Disparu ce 14 décembre 2020, Alain Lancelot, fin spécialiste de la sociologie politique, européen ardent, dirigea Sciences Po de 1987 à 1996. Deux mandats marqués par des réformes importantes et audacieuses, qui ont largement contribué à façonner le visage contemporain de l'institution.

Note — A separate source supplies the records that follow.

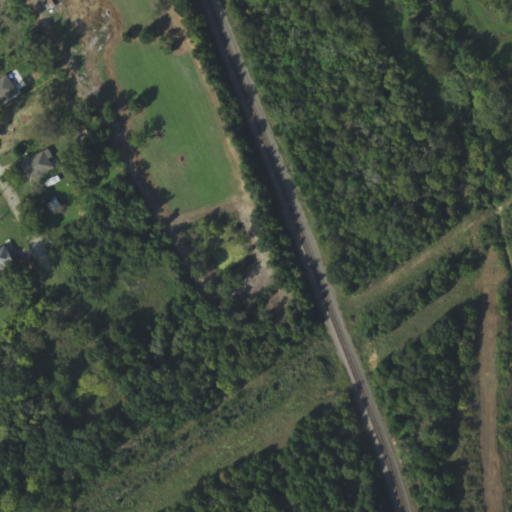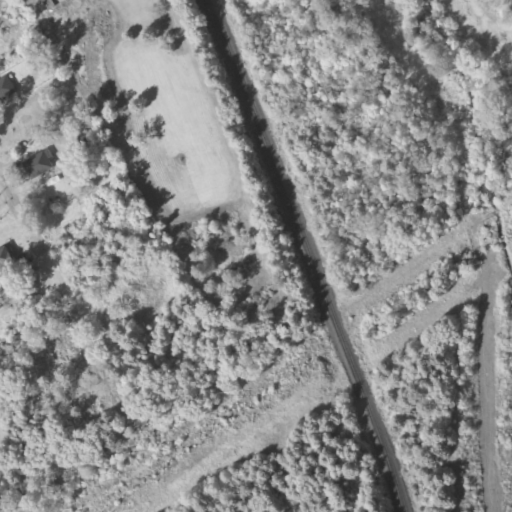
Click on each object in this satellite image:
building: (40, 166)
road: (32, 239)
railway: (308, 254)
building: (6, 263)
railway: (315, 384)
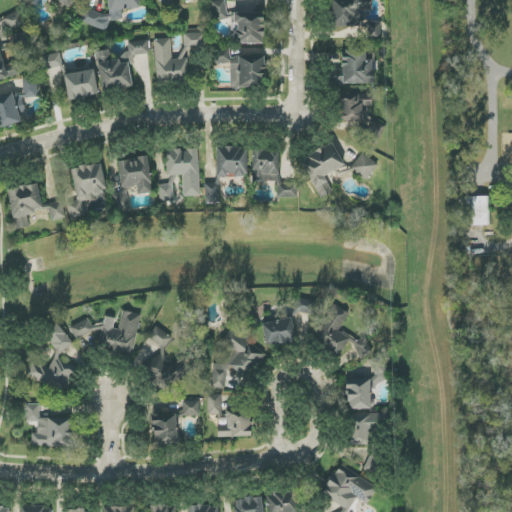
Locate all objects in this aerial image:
building: (65, 2)
building: (219, 10)
building: (109, 13)
building: (353, 16)
building: (248, 28)
road: (478, 45)
road: (296, 57)
building: (175, 59)
building: (52, 61)
building: (119, 67)
building: (354, 68)
building: (8, 69)
building: (242, 69)
building: (81, 85)
building: (29, 87)
building: (11, 110)
building: (359, 116)
road: (147, 124)
road: (492, 124)
building: (232, 161)
building: (364, 166)
building: (322, 168)
building: (185, 169)
building: (271, 172)
building: (135, 174)
building: (87, 187)
building: (166, 193)
building: (212, 193)
building: (121, 200)
building: (24, 203)
building: (57, 211)
building: (473, 211)
building: (279, 332)
building: (113, 333)
building: (338, 334)
building: (167, 358)
building: (235, 358)
building: (54, 364)
road: (306, 370)
building: (191, 408)
building: (229, 418)
building: (49, 429)
building: (165, 429)
building: (359, 430)
road: (114, 436)
road: (142, 472)
building: (348, 489)
building: (281, 502)
building: (248, 505)
building: (4, 508)
building: (163, 508)
building: (203, 508)
building: (33, 509)
building: (120, 509)
building: (79, 511)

Alain Lancelot et Sciences Po : l’histoire d’une vie
Cette histoire a débuté lorsque ce fils d’ingénieur agronome a été admis à Sciences Po, en 1954, à 17 ans. Diplômé major de la section service public en 1958, il choisit alors, contre toute attente, la recherche plutôt que l’ENA, opta pour la jeune science politique et non pour la vénérable discipline juridique. Il avait 19 ans lorsque Jean Meynaud, secrétaire général de la FNSP le prit comme collaborateur, 22 ans quand Jean Touchard, nouveau secrétaire général de la FNSP, le recruta comme assistant. Il séduisit immédiatement ses mentors et se plongea avec enthousiasme, à leur initiative, dans les délices de la sociologie du vote à l’occasion des premières enquêtes consacrées aux élections de 1956 et de 1958.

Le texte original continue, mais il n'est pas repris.